++++ EXCERPTED TEXT

First, the Board went against Enron’s code of conduct and allowed its Chief Finance Officer (CFO) to start and sustain off-the-books business operation vehicles. On the other hand, this bleach of conduct “allowed an inappropriate conflict of interest transactions as well as accounting and related party disclosure problems…due to the dual role of the CFO as a senior officer at Enron and an equity holder and general manager of the new entities” (Becht, Bolton, & Roell 2003, p. 43). The CFO and the Board’s personalities merged and allowed the CFO to steal from both the company and its shareholders.

Enron Corporate Governance Recommendations

Here is a list of recommendations that would improve and solve the governance issues that apply to Enron Corporation. First, the company needs to utilize rating tools for gauging the performance of various departments within the company. Enron was able to operate for a long period without being rated by either its customers, financiers, suppliers, or any recognized experts. Consequently, the company’s governance went on unchecked for a long time. From this point onwards, the company needs to instil honesty as one of its core values. The public relations debacle that followed Enron’s bankruptcy revolved around the issue of honesty among its employees, external auditors, managers, and Board of Directors.

++++++++

(QUESTIONS TO ANSWER)
#1 In the Enron passage, whom did the Board allow to start and sustain off-the-books business operation vehicles?
#2 Sum up the Enron passage in two sentences.
The records after this point are separate material, apart from the Enron passage.

++++ DATA

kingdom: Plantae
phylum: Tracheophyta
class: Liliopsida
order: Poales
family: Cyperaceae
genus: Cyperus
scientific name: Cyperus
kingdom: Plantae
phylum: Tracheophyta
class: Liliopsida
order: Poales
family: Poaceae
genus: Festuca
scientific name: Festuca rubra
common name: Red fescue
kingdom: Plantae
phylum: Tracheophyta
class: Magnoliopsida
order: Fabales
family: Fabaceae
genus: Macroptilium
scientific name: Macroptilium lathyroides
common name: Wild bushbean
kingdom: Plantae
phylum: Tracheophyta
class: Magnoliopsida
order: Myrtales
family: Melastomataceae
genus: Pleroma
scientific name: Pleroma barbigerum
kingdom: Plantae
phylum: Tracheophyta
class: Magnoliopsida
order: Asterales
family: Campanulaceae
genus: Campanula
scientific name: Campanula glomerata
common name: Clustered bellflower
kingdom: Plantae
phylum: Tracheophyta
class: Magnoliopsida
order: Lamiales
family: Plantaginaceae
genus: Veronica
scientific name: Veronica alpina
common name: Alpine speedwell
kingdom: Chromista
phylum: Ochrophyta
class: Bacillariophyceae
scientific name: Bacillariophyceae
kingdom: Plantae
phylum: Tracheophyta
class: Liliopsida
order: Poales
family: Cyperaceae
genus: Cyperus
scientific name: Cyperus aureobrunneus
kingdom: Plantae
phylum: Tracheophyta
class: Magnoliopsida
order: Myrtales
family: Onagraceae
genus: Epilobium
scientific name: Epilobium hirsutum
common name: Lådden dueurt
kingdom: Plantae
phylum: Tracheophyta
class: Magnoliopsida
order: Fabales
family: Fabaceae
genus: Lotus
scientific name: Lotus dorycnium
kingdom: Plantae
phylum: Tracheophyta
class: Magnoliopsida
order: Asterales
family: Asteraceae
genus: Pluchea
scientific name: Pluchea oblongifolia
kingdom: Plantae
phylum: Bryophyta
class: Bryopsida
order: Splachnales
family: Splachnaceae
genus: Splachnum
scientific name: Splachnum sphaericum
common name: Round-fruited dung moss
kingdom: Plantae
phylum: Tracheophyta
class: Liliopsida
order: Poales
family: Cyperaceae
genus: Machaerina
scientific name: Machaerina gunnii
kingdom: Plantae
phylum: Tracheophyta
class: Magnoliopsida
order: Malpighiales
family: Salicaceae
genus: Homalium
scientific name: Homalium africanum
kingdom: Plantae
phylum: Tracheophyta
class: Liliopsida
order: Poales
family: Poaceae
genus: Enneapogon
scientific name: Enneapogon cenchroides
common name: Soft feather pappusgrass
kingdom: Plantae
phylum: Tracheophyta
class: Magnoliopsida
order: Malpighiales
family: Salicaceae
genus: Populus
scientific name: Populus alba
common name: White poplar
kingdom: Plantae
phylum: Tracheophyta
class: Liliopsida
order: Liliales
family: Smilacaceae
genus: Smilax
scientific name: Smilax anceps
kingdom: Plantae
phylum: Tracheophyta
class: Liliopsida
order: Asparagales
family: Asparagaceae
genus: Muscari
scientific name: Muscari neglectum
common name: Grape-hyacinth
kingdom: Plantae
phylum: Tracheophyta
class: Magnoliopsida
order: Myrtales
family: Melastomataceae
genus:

++++++++

(ANSWER LIST)
#1 Enron's Chief Finance Officer (CFO).

#2 Enron's Board went against the company's code of conduct by letting its CFO start and sustain off-the-books business vehicles, which allowed the CFO to steal from both the company and its shareholders. To fix its governance issues, Enron is advised to use rating tools to gauge how its departments perform, since its governance went unchecked for a long time, and to instill honesty as one of its core values.